My shrimp only tank inhabitants love their driftwood. I don't monitor the ph as all seems well plants are happy as are shrimp but imagine it doesn't drop it too far.

Sent from my VS930 4G using Xparent Red Tapatalk 2


----------



## christinenha (Sep 2, 2014)

*Thanks!!*

Thanks everyone for the replies! I purchased some driftwood which should be arriving in a few days. It looks like there are several ways to cure it to make it suitable for a tank. I was thinking of boiling it for a few hours until the water turns clear. Which methods have worked for you?

- Christine


----------



## umarnasir335 (Mar 2, 2014)

Boil it for a good 2-3 hours.
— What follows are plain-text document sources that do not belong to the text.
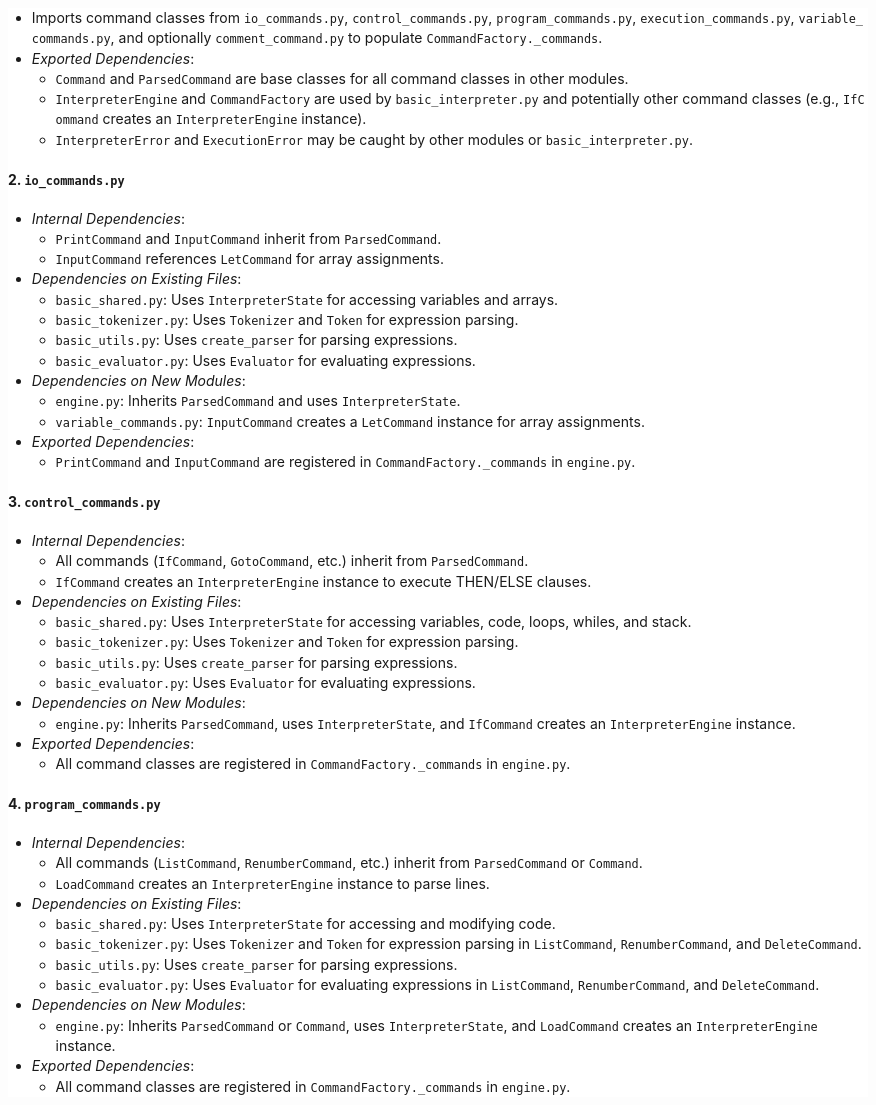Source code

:   - Imports command classes from `io_commands.py`, `control_commands.py`, `program_commands.py`,
    `execution_commands.py`, `variable_commands.py`, and optionally `comment_command.py` to populate
    `CommandFactory._commands`.
- *Exported Dependencies*:
  - `Command` and `ParsedCommand` are base classes for all command classes in other modules.
  - `InterpreterEngine` and `CommandFactory` are used by `basic_interpreter.py` and potentially other
    command classes (e.g., `IfCommand` creates an `InterpreterEngine` instance).
  - `InterpreterError` and `ExecutionError` may be caught by other modules or `basic_interpreter.py`.

#### 2. `io_commands.py`
- *Internal Dependencies*:
  - `PrintCommand` and `InputCommand` inherit from `ParsedCommand`.
  - `InputCommand` references `LetCommand` for array assignments.
- *Dependencies on Existing Files*:
  - `basic_shared.py`: Uses `InterpreterState` for accessing variables and arrays.
  - `basic_tokenizer.py`: Uses `Tokenizer` and `Token` for expression parsing.
  - `basic_utils.py`: Uses `create_parser` for parsing expressions.
  - `basic_evaluator.py`: Uses `Evaluator` for evaluating expressions.
- *Dependencies on New Modules*:
  - `engine.py`: Inherits `ParsedCommand` and uses `InterpreterState`.
  - `variable_commands.py`: `InputCommand` creates a `LetCommand` instance for array assignments.
- *Exported Dependencies*:
  - `PrintCommand` and `InputCommand` are registered in `CommandFactory._commands` in `engine.py`.

#### 3. `control_commands.py`
- *Internal Dependencies*:
  - All commands (`IfCommand`, `GotoCommand`, etc.) inherit from `ParsedCommand`.
  - `IfCommand` creates an `InterpreterEngine` instance to execute THEN/ELSE clauses.
- *Dependencies on Existing Files*:
  - `basic_shared.py`: Uses `InterpreterState` for accessing variables, code, loops, whiles, and stack.
  - `basic_tokenizer.py`: Uses `Tokenizer` and `Token` for expression parsing.
  - `basic_utils.py`: Uses `create_parser` for parsing expressions.
  - `basic_evaluator.py`: Uses `Evaluator` for evaluating expressions.
- *Dependencies on New Modules*:
  - `engine.py`: Inherits `ParsedCommand`, uses `InterpreterState`, and `IfCommand` creates an
    `InterpreterEngine` instance.
- *Exported Dependencies*:
  - All command classes are registered in `CommandFactory._commands` in `engine.py`.

#### 4. `program_commands.py`
- *Internal Dependencies*:
  - All commands (`ListCommand`, `RenumberCommand`, etc.) inherit from `ParsedCommand` or `Command`.
  - `LoadCommand` creates an `InterpreterEngine` instance to parse lines.
- *Dependencies on Existing Files*:
  - `basic_shared.py`: Uses `InterpreterState` for accessing and modifying code.
  - `basic_tokenizer.py`: Uses `Tokenizer` and `Token` for expression parsing in `ListCommand`,
    `RenumberCommand`, and `DeleteCommand`.
  - `basic_utils.py`: Uses `create_parser` for parsing expressions.
  - `basic_evaluator.py`: Uses `Evaluator` for evaluating expressions in `ListCommand`,
    `RenumberCommand`, and `DeleteCommand`.
- *Dependencies on New Modules*:
  - `engine.py`: Inherits `ParsedCommand` or `Command`, uses `InterpreterState`, and `LoadCommand`
    creates an `InterpreterEngine` instance.
- *Exported Dependencies*:
  - All command classes are registered in `CommandFactory._commands` in `engine.py`.

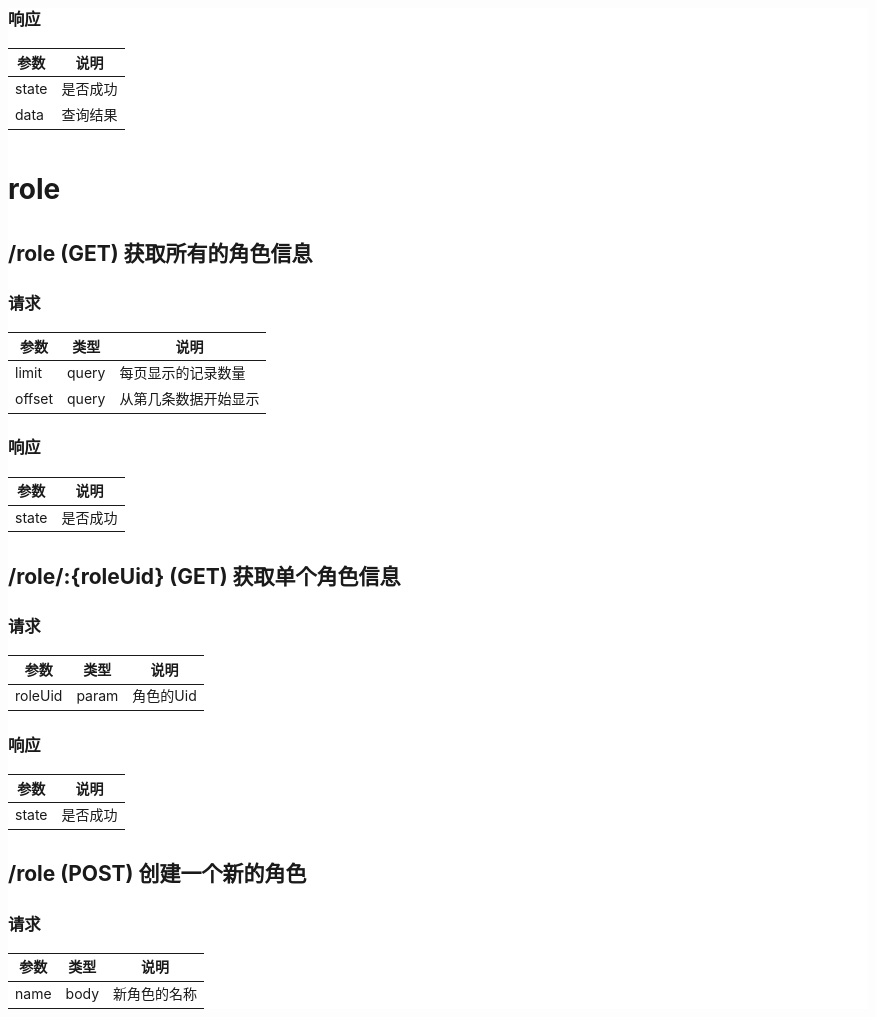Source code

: ### 响应

| 参数    | 说明   |
|-------|------|
| state | 是否成功 |
| data  | 查询结果 |

# role

## /role (GET) 获取所有的角色信息

### 请求

| 参数     | 类型    | 说明         |
|--------|-------|------------|
| limit  | query | 每页显示的记录数量  |
| offset | query | 从第几条数据开始显示 |

### 响应

| 参数    | 说明   |
|-------|------|
| state | 是否成功 |

## /role/:{roleUid} (GET) 获取单个角色信息

### 请求

| 参数      | 类型    | 说明     |
|---------|-------|--------|
| roleUid | param | 角色的Uid |

### 响应

| 参数    | 说明   |
|-------|------|
| state | 是否成功 |

## /role (POST) 创建一个新的角色

### 请求

| 参数   | 类型   | 说明     |
|------|------|--------|
| name | body | 新角色的名称 |
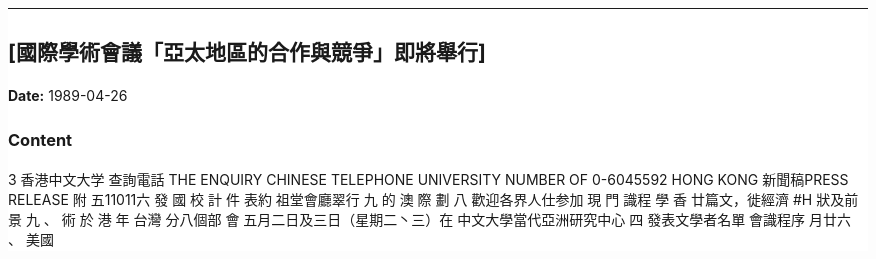 
---

## [國際學術會議「亞太地區的合作與競爭」即將舉行]

**Date:** 1989-04-26

### Content

3
香港中文大学
查詢電話
THE
ENQUIRY
CHINESE
TELEPHONE
UNIVERSITY
NUMBER
OF
0-6045592
HONG
KONG
新聞稿PRESS RELEASE
附
五11011六
發
國
校
計
件
表約
祖堂會廳翠行
九
的
澳
際
劃
八
歡迎各界人仕参加
現
門
識程
學
香
廿篇文，徙經濟
#H
狀及前景
九
、
術
於
港
年
台灣
分八個部
會
五月二日及三日（星期二丶三）在
中文大學當代亞洲研究中心
四
發表文學者名單
會識程序
月廿六
、
美國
Then, if the wood already hasn't sunk yet, submerse it in an empty bucket for at least a week. The wood should be more than usable by then.
Congratulations on starting your shrimp journey!


----------



## Sluuuder (Feb 7, 2012)

yeah make sure you wash it (hot water only!!!) and then boil it. your shrimp will love it! Mine spend all day on mine!


----------



## Ebi-san (Jul 16, 2014)

If you plan on ordering more, some places sell them precured. Boiling for hours should do, depending on your size and how much tannin it releases, it can sometimes take longer than 2-3 hours before the water clears. It can usually still slow release a bit, but nothing enough to alter your water. This should also kill any fungus spores that may be on it. Although some people soak it for few weeks to get the fungus for the shrimps to graze on.


----------



## roadmaster (Nov 5, 2009)

Just be careful not to leave anything boiling without you watching.
Girlfriends six year old nearly pulled a pot of soup off the stove a year ago.
My bad for not paying attention to where she was and for leaving the kitchen while trying to also watch the football game.
Gotta small TV in the kitchen now.


----------



## christinenha (Sep 2, 2014)

*Thank you!!*

Thanks everyone for the great suggestions! I purchased a "small" driftwood on Amazon for about $9.00 that turned out to be almost a foot long. Most of it fit in a large pot, so I boiled it for four hours and then left it in a bucket full of water over night. The water is pretty much clear at this point, but as I am not setting up the tank until tomorrow, I will be soaking it for another night just in case. You guys are great! Thanks again!


----------